Nationalisation/Social Contract/ National Enterprise Board/Temporary Employment Subsidy/Prices and Incomes Board/Regional Policy/Pay Comparability/Credit Controls/'The Pound in Your Pocket'/Investment Income Surcharge/Supertax.

SINCE Victorian times, pimply youths from Balliol College, Oxford, have been in the habit of composing 'Balliol rhymes' aimed at deflating the egos of their more self-important contemporaries.

The original such ditty concerned an undergraduate destined for a brilliant future, though with a reputation for pomposity:

My name is George Nathaniel Curzon

I am a most superior person,

My skin is pink, my hair is sleek,

I dine at Blenheim once a week.

More recently - 35 years ago, in fact - another such ditty ran:

My name is Rodney Leach, and when

I gaze upon my fellow men,

I look upon them from afar

And think what bloody men they are.

Last week, the said Rodney Leach, a former director of Rothschilds, was appointed to the board of Trafalgar House to represent Jardine Matheson. Trafalgar House has been warned.

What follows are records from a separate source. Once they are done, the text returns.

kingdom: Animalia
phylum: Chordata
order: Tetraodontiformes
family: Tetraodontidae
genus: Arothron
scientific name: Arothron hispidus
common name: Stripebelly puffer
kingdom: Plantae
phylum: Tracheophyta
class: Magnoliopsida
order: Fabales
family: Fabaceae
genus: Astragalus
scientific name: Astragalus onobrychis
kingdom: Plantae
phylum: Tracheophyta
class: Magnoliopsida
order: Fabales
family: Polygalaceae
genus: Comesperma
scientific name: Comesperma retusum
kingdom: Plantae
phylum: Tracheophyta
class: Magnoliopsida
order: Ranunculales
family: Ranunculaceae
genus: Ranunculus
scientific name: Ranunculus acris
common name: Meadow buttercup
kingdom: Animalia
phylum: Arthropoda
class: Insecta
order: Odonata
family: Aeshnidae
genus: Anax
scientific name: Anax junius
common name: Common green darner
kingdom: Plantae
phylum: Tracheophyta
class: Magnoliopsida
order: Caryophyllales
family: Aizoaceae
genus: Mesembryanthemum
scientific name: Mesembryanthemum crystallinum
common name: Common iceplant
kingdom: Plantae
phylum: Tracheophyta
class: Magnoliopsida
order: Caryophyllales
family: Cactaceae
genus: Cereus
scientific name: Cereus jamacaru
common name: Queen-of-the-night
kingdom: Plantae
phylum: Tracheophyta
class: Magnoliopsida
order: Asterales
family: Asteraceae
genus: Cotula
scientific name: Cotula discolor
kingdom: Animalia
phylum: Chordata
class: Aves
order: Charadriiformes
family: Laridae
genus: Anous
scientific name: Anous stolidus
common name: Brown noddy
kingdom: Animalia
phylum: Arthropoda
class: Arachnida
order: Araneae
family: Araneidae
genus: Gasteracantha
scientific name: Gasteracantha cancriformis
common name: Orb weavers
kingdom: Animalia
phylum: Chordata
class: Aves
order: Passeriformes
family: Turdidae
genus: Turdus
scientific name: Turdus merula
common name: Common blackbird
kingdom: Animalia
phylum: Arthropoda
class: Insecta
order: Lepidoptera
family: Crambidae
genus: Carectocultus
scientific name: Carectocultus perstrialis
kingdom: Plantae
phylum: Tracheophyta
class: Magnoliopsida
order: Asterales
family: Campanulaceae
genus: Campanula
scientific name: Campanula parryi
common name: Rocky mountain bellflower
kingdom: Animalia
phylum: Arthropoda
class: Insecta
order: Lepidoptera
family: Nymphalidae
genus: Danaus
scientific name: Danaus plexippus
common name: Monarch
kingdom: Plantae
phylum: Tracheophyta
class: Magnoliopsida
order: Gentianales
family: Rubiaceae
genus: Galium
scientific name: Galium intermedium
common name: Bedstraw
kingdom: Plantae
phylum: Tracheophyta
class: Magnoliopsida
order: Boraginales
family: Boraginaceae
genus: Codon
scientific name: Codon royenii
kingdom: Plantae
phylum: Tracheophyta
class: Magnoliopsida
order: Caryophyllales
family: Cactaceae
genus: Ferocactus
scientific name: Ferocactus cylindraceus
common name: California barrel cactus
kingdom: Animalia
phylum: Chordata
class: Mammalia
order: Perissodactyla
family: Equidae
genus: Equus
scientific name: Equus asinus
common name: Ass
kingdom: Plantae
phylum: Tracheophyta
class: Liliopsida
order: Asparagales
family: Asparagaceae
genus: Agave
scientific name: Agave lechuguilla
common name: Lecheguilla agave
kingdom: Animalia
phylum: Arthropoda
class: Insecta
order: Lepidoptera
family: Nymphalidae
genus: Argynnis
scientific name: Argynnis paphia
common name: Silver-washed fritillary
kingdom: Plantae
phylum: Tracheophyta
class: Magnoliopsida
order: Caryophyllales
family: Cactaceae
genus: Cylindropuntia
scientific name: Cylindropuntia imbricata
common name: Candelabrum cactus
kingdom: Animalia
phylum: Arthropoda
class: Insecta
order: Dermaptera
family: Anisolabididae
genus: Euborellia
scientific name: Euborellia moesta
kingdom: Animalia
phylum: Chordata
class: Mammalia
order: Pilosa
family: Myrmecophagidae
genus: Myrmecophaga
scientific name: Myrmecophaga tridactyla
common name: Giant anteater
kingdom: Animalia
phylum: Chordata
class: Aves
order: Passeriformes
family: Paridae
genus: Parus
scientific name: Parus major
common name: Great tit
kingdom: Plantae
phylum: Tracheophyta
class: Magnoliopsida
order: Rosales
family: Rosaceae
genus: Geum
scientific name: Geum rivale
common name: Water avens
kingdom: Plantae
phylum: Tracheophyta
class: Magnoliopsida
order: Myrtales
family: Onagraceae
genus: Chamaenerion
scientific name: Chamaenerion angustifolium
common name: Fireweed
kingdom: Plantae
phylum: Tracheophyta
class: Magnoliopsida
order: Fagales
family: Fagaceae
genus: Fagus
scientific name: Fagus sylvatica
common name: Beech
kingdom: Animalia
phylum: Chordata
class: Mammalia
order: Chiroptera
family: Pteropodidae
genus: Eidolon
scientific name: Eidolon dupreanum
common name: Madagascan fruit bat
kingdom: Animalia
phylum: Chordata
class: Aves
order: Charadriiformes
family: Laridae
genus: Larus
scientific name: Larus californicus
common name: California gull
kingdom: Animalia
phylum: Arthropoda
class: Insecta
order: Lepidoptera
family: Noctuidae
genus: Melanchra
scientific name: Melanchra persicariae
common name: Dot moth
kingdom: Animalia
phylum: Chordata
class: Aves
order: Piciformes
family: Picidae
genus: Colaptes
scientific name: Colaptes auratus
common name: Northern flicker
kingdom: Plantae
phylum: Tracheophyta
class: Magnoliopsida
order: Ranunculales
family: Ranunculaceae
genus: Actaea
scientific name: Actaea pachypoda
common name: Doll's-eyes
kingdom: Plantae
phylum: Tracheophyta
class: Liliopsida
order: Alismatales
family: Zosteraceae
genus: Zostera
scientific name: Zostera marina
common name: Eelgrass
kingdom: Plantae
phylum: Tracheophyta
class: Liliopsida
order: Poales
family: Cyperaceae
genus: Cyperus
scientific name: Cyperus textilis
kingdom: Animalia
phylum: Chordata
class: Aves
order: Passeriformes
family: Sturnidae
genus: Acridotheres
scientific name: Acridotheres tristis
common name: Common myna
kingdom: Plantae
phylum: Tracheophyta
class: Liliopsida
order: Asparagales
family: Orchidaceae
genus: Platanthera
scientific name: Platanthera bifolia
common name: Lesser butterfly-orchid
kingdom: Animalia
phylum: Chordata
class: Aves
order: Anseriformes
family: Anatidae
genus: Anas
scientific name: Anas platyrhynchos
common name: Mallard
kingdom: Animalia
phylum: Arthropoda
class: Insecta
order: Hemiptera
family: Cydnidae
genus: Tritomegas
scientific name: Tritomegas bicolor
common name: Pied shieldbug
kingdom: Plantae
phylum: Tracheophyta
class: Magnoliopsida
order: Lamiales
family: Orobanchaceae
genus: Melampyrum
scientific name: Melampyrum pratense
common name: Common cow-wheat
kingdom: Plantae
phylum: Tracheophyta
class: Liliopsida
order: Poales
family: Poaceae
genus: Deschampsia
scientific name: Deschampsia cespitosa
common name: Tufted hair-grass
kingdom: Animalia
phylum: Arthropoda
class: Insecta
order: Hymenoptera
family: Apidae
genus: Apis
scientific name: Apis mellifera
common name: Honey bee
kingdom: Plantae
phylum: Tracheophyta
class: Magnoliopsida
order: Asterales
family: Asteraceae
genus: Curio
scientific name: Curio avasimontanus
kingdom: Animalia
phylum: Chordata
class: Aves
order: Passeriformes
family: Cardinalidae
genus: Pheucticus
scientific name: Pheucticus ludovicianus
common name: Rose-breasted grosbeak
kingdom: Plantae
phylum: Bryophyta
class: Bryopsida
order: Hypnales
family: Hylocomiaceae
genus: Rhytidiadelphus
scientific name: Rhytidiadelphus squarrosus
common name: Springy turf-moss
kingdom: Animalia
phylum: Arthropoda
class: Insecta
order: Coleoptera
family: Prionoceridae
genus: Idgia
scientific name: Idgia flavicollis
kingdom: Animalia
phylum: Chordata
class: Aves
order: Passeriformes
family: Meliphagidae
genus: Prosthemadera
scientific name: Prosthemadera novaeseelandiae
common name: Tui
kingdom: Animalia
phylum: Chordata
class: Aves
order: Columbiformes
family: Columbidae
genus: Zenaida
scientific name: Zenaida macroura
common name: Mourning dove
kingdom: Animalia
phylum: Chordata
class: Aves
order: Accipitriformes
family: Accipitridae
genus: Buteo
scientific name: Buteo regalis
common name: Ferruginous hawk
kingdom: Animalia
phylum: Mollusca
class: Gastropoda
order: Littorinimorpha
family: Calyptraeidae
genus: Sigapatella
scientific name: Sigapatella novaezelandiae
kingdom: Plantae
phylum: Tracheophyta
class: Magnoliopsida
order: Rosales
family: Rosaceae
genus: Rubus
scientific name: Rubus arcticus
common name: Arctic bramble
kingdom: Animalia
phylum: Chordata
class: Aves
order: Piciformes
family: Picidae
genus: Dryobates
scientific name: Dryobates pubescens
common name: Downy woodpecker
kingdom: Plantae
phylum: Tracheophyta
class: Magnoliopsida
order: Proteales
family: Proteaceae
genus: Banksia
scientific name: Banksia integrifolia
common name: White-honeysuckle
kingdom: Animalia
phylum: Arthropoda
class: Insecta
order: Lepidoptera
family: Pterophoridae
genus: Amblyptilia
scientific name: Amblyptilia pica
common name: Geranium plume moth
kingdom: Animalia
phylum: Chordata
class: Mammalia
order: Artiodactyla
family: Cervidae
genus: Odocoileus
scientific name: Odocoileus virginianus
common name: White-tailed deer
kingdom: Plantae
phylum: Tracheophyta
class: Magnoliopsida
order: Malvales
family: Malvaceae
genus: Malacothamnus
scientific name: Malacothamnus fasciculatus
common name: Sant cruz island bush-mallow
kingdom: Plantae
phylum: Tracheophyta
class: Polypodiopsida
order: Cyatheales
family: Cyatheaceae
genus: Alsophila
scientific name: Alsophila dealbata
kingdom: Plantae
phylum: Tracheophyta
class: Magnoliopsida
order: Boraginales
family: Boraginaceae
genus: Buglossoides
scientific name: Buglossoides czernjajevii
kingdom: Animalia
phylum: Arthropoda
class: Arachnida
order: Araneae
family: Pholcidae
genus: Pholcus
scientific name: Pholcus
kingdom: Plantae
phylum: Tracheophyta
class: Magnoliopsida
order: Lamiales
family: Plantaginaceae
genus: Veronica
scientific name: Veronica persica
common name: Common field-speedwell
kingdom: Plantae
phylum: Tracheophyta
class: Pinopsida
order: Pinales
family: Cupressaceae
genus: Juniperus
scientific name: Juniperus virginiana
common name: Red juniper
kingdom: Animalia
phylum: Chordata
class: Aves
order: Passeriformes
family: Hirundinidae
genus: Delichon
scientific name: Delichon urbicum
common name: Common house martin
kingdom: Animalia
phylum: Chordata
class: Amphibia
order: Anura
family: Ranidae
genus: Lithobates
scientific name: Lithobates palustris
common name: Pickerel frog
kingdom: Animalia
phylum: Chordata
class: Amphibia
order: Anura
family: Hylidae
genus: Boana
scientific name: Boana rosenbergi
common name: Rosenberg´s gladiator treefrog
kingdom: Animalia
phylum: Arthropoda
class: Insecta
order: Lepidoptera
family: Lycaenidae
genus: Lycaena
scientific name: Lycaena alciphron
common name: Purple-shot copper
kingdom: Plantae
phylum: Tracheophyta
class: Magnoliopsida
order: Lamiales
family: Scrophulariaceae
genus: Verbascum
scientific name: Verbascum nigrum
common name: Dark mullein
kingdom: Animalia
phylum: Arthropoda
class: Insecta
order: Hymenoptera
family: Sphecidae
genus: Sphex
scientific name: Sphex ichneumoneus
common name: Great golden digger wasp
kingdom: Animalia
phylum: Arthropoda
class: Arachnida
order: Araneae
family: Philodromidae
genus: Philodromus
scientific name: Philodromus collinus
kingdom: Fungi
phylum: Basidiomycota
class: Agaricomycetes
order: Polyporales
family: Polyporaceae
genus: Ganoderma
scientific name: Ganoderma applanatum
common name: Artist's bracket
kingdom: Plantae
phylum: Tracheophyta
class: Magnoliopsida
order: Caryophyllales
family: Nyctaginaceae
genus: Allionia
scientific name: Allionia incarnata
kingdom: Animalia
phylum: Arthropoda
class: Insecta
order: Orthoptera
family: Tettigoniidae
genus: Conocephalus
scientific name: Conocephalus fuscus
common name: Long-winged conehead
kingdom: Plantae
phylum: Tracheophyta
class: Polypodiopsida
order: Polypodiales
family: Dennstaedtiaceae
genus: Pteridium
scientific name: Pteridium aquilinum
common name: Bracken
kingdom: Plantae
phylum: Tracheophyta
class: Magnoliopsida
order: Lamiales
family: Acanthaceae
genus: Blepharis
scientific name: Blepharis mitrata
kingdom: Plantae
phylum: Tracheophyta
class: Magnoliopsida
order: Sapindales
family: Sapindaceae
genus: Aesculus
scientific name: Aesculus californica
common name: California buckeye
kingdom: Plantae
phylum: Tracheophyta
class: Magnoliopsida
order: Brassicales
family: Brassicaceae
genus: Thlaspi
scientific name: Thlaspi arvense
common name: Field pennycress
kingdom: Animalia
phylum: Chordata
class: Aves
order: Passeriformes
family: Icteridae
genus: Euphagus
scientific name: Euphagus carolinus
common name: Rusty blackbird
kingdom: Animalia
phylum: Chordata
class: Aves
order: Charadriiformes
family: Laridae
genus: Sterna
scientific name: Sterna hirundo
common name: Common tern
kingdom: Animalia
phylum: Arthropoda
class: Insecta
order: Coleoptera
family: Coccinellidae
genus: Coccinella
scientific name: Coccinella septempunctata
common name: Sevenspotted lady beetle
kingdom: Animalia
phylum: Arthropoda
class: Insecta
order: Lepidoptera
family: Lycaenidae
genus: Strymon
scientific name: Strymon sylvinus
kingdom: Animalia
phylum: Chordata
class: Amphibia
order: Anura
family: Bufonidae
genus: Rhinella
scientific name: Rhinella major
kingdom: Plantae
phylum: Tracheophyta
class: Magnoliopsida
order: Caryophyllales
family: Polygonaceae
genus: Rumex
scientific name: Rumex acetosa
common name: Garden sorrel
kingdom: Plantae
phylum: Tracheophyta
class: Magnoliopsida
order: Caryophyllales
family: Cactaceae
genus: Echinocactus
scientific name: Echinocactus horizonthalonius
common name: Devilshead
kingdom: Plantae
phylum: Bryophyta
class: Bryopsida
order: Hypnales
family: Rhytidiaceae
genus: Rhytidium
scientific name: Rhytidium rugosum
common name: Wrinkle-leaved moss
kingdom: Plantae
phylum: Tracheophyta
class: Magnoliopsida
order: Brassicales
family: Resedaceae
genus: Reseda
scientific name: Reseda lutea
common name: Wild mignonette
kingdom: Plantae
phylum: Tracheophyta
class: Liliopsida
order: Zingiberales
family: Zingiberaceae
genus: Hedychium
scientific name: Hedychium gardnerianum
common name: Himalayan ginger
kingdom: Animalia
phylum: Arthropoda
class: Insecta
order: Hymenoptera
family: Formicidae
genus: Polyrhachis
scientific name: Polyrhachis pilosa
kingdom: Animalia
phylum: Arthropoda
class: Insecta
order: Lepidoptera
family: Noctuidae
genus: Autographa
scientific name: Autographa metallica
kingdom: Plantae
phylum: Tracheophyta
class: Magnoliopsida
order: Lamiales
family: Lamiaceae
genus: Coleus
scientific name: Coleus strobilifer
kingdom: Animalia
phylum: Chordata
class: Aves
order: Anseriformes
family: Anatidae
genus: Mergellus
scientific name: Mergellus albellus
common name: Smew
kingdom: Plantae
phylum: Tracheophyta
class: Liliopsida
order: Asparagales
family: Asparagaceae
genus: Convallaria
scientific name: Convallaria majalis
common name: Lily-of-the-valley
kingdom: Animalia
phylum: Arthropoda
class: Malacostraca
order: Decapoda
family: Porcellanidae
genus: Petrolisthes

YOU CAN tell how close Bill Clinton is to being the next President of the US from the behaviour of Washington's business community. A politically fashionable hairdressing salon not a million miles from Capitol Hill recently suffered a secret defection of its stylists, who went off to form a new establishment.

'Where will your customers come from?' a loyal client asked the excited crimpers. 'Well,' came the reply, 'we've called a lot of existing clients. But what we're really hoping for is a change of administration.'

As indeed are many others in Washington. When they can be torn away from such vital issues as the dismal state of house prices, the chattering classes are consumed by who will get which job if Clinton wins. A hot favourite for a plum, the Council of Economic Advisers, is Larry Summers.

The Harvard whiz-kid, who boasts two Nobel laureates in economics among his uncles, is chief economist at the World Bank and, as a battle-hardened veteran of the disastrous Dukakis campaign, a fully paid-up liberal Democrat. But his World Bank experience may be what really swings it.

The Clinton economic programme - buzz words are investing in 'people' and 'infrastructure projects' - is sounding increasingly like a World Bank rescue package for a desperate developing country.

Makes sense, I suppose. After all, life expectancy is shorter, and child mortality higher, in New York City than in Shanghai, a fifth of America's children live in poverty, and about a third of the population has little or no health cover.

LAST spotted heading towards Tibet was Sir Peter Holmes, Shell's peripatetic chairman. Tibet is often off-limits to foreigners, but the intrepid Sir Peter is (officially) there to poke around for oil. Doubtless he will have remembered to tuck his camera under the seismic maps, however. A keen photographer, Sir Peter already has two Shell-sponsored travelogues under his belt. Stand by for number three.